• [Data to process]
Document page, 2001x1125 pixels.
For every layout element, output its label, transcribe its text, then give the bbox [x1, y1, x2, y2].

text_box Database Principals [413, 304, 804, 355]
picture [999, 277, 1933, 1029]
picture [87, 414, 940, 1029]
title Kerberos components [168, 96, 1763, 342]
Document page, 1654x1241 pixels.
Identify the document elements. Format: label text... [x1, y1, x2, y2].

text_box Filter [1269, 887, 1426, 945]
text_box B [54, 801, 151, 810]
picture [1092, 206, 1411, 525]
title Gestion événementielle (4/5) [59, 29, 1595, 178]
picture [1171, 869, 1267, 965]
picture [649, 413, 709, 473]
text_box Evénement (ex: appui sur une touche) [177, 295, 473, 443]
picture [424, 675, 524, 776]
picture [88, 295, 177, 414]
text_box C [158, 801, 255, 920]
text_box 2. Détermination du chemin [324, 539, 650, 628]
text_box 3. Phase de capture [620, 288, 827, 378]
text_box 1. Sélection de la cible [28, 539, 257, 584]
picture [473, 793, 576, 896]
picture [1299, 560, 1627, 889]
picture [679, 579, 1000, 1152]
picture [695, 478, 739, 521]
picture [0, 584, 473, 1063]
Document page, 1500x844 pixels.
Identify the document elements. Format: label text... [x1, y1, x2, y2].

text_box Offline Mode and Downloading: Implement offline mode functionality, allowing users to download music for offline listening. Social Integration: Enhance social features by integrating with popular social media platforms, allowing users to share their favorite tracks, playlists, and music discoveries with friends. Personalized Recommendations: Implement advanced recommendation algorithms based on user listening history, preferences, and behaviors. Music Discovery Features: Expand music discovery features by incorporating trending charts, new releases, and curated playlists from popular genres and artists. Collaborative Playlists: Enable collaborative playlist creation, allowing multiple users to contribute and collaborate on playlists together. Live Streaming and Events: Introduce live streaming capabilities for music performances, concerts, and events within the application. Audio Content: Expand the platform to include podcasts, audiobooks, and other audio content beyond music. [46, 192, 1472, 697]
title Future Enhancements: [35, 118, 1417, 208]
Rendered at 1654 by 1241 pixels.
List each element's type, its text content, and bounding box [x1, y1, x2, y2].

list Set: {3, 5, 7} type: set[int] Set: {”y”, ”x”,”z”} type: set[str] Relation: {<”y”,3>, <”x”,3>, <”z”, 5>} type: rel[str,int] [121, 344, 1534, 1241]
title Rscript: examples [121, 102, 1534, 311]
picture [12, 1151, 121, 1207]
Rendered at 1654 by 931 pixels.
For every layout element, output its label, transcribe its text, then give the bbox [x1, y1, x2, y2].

• [Work to do] Copy the lines from the start of the records up to and including the line containing "title Kerberos components", reproducing them exactly.

• [Written response]
Document page, 2001x1125 pixels.
For every layout element, output its label, transcribe its text, then give the bbox [x1, y1, x2, y2].

text_box Database Principals [413, 304, 804, 355]
picture [999, 277, 1933, 1029]
picture [87, 414, 940, 1029]
title Kerberos components [168, 96, 1763, 342]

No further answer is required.